======== Data to process ========
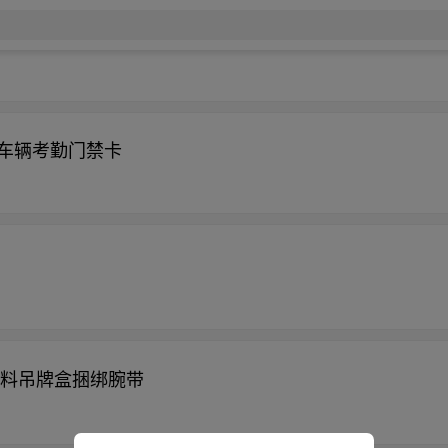
员车辆考勤门禁卡
签塑料吊牌盒捆绑腕带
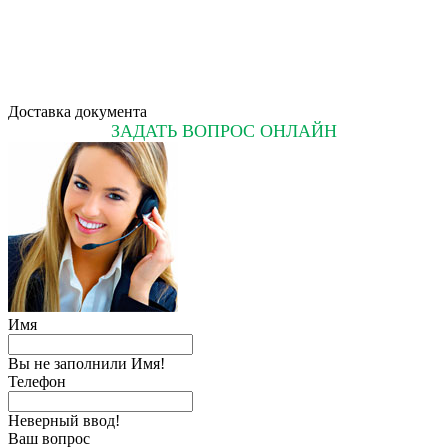
Доставка документа
ЗАДАТЬ ВОПРОС ОНЛАЙН
Имя
Вы не заполнили Имя!
Телефон
Неверный ввод!
Ваш вопрос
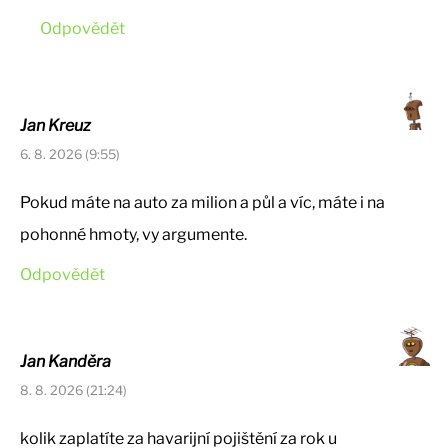
Odpovědět
Jan Kreuz
6. 8. 2026 (9:55)
Pokud máte na auto za milion a půl a víc, máte i na
pohonné hmoty, vy argumente.
Odpovědět
Jan Kanděra
8. 8. 2026 (21:24)
kolik zaplatíte za havarijní pojištění za rok u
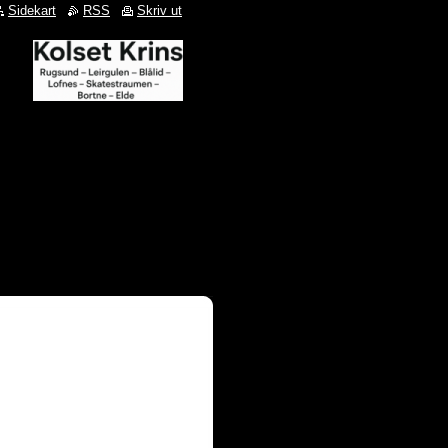
Sidekart
RSS
Skriv ut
========
Leave out the pictures; repeat the data exactly.

员车辆考勤门禁卡
签塑料吊牌盒捆绑腕带
Доставка документа
ЗАДАТЬ ВОПРОС ОНЛАЙН
Имя
Вы не заполнили Имя!
Телефон
Неверный ввод!
Ваш вопрос
Odpovědět
Jan Kreuz
6. 8. 2026 (9:55)
Pokud máte na auto za milion a půl a víc, máte i na
pohonné hmoty, vy argumente.
Odpovědět
Jan Kanděra
8. 8. 2026 (21:24)
kolik zaplatíte za havarijní pojištění za rok u
Sidekart
RSS
Skriv ut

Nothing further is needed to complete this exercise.